The case is Camarda v. City of New York, a summary order decided on December 14. It looks like plaintiff was treated unfairly. Her evidence that this happened because of her gender is that (1) Sgt. Festa said that Sgt. Milone "was looking to hurt plaintiff and would give her assignments that would making the necessary arrests required by her job" and (2) Sgt. Festa was transferred for refusing to "participate in getting [plaintiff] with unnecessary discipline." You can work with evidence like this in building a case of gender discrimination, but the Second Circuit (Calabresi, Raggi and Lynch) says it's not enough. While this evidence suggests plaintiff was treated unfairly, we cannot assume it was motivated by gender because "defendants subjected male officers to some of the same disciplinary actions for some of the same actions for which Camarda was cited." That's a clunky way of saying plaintiff was treated no differently than then men.

We have a lot of sexist comments in this case, but none are enough to support the inference of gender discrimination. Plaintiff presents evidence that Sgt. Mai told her "you are a girl and you can't type." This can also support a claim of gender discrimination. But not in this case. Plaintiff does not dispute that her actions -- "contesting a superior's retype order after preparing a flawed summons" -- justified discipline. While this was an "insensitive" comment, it does not establish discriminatory motive.

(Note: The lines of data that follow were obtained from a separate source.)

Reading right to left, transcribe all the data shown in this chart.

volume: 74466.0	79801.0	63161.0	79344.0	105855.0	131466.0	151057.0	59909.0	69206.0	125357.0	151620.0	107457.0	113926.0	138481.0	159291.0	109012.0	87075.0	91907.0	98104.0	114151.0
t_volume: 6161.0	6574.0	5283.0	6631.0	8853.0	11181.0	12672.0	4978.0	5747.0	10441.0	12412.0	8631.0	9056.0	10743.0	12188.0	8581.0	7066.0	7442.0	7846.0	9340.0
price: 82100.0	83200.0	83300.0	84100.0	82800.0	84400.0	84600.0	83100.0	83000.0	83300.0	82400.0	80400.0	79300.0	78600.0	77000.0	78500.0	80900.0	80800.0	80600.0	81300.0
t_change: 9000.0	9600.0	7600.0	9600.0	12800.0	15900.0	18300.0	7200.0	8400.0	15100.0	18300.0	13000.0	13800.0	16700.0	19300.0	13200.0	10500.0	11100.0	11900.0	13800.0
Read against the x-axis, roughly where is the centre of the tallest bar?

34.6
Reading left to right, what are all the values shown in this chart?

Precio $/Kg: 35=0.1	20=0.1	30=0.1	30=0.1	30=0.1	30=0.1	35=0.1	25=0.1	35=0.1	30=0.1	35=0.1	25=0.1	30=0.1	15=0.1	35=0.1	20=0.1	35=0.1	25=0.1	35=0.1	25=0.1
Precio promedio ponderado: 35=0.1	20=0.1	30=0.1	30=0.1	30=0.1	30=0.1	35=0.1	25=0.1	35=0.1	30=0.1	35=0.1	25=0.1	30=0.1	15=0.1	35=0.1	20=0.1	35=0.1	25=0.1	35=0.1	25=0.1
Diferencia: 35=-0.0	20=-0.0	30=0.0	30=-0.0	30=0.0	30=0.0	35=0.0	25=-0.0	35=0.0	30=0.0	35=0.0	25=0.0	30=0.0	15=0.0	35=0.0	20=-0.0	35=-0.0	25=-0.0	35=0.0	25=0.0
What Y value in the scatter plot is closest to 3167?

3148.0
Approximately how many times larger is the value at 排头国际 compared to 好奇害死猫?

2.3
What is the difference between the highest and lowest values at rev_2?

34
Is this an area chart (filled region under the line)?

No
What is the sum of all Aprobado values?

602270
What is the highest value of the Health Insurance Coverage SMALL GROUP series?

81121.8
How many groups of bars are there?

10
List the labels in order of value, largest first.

There were other sexist comments in the record. Sgt. O'Leary "pointed at [her], said 'no low cut shirts' and ... was looking [at her]." This does not support plaintiff's case, either. The evidence shows that O'Leary's disciplinary action was based not only on plaintiff's dress but on her failure to have her memo book with her, in violation of department policy. Men were disciplined over this also.

Another gender-related comment: members of the department said they did not want plaintiff around because she is a female. The problem with this evidence is that it's hearsay and therefore inadmissible.

What do we learn from this case? A slew of stupid comments will not necessarily create a viable Title VII case. We have hearsay evidence to worry about. We also have sexist comments that refer to to the plaintiff's actual performance deficiencies, negating the import of the sexist comments. We have men who were disciplined over the same misconduct as plaintiff. This case could have been decided differently, I surmise.